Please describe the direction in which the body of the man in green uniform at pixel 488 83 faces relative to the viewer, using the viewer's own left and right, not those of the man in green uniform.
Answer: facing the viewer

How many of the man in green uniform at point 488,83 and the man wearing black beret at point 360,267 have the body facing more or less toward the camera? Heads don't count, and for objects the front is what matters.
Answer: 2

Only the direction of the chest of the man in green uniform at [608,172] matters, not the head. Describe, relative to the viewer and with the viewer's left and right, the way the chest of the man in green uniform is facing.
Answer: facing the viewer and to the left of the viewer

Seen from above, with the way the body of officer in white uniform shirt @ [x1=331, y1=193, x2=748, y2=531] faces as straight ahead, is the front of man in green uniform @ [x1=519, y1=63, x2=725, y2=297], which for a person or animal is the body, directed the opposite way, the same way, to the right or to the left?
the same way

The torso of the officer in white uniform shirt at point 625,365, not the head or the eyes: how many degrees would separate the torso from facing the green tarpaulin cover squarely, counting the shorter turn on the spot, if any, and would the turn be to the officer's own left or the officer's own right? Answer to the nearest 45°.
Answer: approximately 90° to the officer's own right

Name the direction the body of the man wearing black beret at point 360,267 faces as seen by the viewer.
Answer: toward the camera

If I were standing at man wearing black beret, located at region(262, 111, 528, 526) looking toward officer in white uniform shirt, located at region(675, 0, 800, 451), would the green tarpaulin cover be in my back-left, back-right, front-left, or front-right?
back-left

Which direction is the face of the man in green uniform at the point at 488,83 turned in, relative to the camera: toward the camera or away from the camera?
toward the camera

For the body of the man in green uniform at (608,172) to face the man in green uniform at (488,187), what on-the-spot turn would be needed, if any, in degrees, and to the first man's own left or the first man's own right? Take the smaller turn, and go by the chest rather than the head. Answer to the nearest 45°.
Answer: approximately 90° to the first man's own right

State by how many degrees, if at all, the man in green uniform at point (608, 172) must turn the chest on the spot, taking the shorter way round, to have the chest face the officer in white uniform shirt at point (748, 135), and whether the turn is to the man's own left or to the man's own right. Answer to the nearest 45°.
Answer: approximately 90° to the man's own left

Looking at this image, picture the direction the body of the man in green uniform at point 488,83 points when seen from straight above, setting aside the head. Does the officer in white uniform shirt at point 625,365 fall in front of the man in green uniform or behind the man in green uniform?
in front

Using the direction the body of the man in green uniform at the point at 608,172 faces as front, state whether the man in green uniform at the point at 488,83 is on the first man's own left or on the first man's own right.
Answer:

:::::

» **To do**
Collect each line of the data above that contains the word "back", and copy those lines in full.

» **Expected answer**
If I were standing at man wearing black beret, located at region(262, 111, 528, 526) looking toward officer in white uniform shirt, located at region(675, 0, 800, 451), would the green tarpaulin cover be in my back-left, back-right, front-left, or front-right?
back-left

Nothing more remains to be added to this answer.